The U.S. FDA recently issued its final rule implementing the landmark Food Safety Modernization Act of 2011, a law making the most comprehensive revision to the U.S. food safety system in 70 years. The new rule focuses on insuring food security and preventing intentional adulteration, rather than responding to contamination, illness, or a crisis after the fact. Although the timing was coincidental, the terrorist attack in Nice, France during the summer shows how the failure to focus on seemingly mundane activities like the movement of a delivery van can have tragic consequences, and why this food security rule is essential.
Explore this issueOctober/November 2016
In the rule published May 27, 2016 entitled “Mitigation Strategies to Protect Food Against Intentional Adulteration,” FDA states that the purpose of the “rule is to protect food from intentional acts of adulteration where there is an intent to cause wide scale public health harm.” It builds on existing requirements for all registered foreign and domestic food production facilities, applying food security protocols in a regulatory climate that is increasingly concerned about safety.
The approach is modeled on the preventive controls approach used for food safety. It includes the familiar Hazard Analysis and Critical Control Point (HACCP) approach used for seafood and juice processors, and the general hazard analysis and risk-based preventive controls approach underlying the rules governing Good Manufacturing Practices for food facilities. As FDA explains, food safety and food defense “are more similar than they are different.” Thus, the framework of the new rule requires an analysis be performed similar to the HACCP approach. This includes identification of significant vulnerabilities, development and implementation of mitigation strategies, and implementation of systematic management components to insure that measures are functioning.
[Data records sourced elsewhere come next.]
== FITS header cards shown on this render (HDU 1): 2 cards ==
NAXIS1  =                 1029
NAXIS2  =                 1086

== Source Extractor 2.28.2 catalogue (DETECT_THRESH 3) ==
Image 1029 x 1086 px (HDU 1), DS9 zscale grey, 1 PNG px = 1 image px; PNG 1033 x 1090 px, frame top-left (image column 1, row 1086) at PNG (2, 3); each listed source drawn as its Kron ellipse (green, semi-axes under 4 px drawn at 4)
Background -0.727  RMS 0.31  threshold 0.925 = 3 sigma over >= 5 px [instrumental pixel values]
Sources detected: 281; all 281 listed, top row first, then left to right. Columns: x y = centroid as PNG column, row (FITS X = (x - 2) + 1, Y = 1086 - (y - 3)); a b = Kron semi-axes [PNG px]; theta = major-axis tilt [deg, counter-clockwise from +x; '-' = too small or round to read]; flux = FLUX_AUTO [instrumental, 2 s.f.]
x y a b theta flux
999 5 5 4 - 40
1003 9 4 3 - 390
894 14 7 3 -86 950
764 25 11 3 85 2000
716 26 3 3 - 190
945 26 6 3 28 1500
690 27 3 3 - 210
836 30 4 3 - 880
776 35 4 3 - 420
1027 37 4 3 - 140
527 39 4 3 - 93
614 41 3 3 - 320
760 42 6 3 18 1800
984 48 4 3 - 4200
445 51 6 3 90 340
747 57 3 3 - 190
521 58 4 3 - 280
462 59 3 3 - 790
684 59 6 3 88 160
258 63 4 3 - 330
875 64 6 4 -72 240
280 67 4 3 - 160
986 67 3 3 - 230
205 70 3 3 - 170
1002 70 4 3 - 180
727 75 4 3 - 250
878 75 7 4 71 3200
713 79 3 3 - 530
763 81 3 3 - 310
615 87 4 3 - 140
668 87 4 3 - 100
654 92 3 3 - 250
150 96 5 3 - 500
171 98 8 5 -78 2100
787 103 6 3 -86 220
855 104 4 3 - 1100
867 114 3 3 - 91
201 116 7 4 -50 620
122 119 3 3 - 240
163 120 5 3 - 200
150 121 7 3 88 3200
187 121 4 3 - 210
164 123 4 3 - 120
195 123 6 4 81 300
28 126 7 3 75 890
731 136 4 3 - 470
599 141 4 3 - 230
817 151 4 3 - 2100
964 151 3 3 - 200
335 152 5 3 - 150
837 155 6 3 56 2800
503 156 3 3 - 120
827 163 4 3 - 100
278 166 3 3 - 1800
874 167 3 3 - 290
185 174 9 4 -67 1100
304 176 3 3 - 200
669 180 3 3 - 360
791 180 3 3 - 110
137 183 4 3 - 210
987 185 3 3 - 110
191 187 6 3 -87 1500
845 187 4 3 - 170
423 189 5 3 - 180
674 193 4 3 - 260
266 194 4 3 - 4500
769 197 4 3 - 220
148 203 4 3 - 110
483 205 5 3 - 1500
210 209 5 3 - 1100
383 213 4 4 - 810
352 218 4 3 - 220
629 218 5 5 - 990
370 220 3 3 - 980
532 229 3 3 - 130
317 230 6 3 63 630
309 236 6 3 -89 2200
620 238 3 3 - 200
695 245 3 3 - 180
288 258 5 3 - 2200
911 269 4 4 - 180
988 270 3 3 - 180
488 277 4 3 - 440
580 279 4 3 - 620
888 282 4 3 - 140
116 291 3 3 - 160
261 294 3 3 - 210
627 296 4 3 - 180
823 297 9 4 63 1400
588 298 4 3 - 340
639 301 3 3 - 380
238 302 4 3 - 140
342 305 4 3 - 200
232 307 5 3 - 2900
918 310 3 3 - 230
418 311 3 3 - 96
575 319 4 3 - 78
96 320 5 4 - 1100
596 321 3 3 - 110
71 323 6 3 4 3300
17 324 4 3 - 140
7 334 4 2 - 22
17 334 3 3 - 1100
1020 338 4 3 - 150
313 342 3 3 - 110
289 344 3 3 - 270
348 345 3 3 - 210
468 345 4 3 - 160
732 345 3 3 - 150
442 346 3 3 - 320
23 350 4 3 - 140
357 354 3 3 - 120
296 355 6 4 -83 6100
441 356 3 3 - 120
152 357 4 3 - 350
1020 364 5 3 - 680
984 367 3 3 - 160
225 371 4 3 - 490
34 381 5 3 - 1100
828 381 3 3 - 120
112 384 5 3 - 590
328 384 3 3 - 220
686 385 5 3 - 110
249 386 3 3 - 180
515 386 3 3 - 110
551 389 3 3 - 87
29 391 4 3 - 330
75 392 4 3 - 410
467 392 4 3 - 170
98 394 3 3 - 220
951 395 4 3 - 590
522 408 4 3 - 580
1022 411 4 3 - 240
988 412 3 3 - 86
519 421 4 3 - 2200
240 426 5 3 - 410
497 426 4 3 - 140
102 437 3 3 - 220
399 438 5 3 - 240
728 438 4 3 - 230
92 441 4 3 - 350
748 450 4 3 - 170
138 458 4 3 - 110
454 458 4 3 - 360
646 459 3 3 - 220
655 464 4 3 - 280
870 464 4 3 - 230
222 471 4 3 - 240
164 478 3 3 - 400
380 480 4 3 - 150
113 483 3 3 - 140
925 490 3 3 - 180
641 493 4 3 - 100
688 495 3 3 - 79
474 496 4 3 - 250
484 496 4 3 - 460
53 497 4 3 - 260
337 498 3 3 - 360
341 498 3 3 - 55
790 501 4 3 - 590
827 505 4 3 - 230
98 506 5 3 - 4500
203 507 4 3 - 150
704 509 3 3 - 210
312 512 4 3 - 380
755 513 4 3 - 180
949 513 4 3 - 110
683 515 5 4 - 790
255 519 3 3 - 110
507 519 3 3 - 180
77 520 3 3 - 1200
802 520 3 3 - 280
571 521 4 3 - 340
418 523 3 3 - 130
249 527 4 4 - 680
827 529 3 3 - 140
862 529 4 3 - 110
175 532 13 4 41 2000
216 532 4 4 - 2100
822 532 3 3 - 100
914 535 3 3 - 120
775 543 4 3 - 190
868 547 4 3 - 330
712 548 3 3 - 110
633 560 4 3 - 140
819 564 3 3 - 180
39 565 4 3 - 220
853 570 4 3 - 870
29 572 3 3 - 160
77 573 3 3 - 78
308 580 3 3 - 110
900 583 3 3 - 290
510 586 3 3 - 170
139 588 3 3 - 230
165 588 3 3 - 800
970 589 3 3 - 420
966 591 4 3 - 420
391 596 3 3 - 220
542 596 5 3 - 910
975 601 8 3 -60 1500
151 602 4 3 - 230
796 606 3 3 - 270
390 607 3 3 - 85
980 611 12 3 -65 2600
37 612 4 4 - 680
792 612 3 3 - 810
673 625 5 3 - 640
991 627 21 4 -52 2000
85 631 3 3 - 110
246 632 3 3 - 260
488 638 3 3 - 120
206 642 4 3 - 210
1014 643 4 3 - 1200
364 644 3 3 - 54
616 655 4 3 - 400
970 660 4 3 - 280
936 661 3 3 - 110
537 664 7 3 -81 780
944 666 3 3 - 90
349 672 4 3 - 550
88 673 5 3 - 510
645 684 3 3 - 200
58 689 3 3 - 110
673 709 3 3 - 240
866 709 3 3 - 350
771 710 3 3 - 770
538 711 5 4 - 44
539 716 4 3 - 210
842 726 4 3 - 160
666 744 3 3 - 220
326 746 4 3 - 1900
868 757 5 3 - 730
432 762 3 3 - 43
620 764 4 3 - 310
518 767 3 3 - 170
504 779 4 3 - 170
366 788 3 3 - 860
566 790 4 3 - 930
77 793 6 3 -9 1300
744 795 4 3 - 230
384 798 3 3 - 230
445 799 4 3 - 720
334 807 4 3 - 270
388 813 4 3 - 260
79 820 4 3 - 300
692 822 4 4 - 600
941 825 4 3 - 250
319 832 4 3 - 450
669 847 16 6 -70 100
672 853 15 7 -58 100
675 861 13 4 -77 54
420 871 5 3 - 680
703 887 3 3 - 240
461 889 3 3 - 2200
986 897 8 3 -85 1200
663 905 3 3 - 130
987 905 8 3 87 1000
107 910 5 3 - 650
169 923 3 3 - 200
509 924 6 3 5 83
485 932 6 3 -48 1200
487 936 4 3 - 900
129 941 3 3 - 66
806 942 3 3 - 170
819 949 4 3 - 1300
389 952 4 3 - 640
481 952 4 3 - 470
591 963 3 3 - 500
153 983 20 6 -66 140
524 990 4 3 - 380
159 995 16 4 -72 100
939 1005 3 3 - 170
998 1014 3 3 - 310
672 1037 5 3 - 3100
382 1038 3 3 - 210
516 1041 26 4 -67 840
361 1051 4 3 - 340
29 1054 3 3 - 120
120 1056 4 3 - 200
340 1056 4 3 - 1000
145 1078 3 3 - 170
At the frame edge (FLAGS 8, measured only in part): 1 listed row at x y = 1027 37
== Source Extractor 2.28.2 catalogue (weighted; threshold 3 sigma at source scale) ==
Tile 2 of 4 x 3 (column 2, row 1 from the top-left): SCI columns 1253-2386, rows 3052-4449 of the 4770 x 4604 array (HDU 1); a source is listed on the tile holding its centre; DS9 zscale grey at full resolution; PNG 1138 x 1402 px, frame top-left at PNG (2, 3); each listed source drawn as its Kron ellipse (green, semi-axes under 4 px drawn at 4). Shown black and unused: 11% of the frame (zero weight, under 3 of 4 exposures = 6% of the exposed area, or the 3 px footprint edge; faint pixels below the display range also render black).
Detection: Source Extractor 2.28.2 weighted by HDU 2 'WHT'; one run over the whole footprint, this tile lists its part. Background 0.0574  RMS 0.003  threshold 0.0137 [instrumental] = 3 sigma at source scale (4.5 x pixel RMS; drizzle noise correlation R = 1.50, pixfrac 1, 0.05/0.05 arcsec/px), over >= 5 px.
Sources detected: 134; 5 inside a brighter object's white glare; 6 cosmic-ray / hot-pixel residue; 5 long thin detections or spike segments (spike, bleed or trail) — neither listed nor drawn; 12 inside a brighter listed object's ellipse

The rule is flexible and rejects a “one-size-fits-all” approach. All facilities are required to conduct a vulnerability assessment and identify actionable mitigation strategies, while acknowledging “the mitigation strategies that [each] facility would establish and implement would depend on the facility, the food, and the outcome of the facility’s vulnerability assessment.” Because preventive control measures are process-oriented and can be scientifically validated, they are appropriately imposed more broadly. By contrast, security measures typically reduce physical access to prevent intentional contamination by an attacker, but cannot be scientifically validated.
What’s in the Rule?
The new rule requires development and implementation of “a written food defense plan that includes actionable process steps, focused mitigation strategies, and procedures for monitoring, corrective actions, and verification.” The Food Defense Plan sets forth steps each facility will follow to address risks and implement mitigation strategies, but the plan itself is obviously insufficient to avoid intentional adulteration. Thus, it requires implementation of the plan, and development and maintenance of records to document implementation, insuring qualified individuals are performing assigned functions and regular reassessments at least every three years or as needed (such as when there is a process change).
Actionable process steps. Key to any Food Defense Plan is identification of “actionable process steps” for “significant vulnerabilities” at the facility “for each type of food manufactured, processed, packed, or held.” It must evaluate potential public health impacts, the degree of physical access, and ability of an attacker (including an insider) to contaminate a product. FDA identifies four key activity types that indicate a significant vulnerability, although others may be identified in individual facility assessments. Those key activities are: bulk liquid receiving and loading; liquid storage and handling; secondary ingredient handling; and mixing and similar activities.
FDA also requires the Food Defense Plan include an explanation why each point, step, or procedure in a manufacturing process was or was not identified as an “actionable process step” where there was a “significant vulnerability” requiring a mitigation strategy.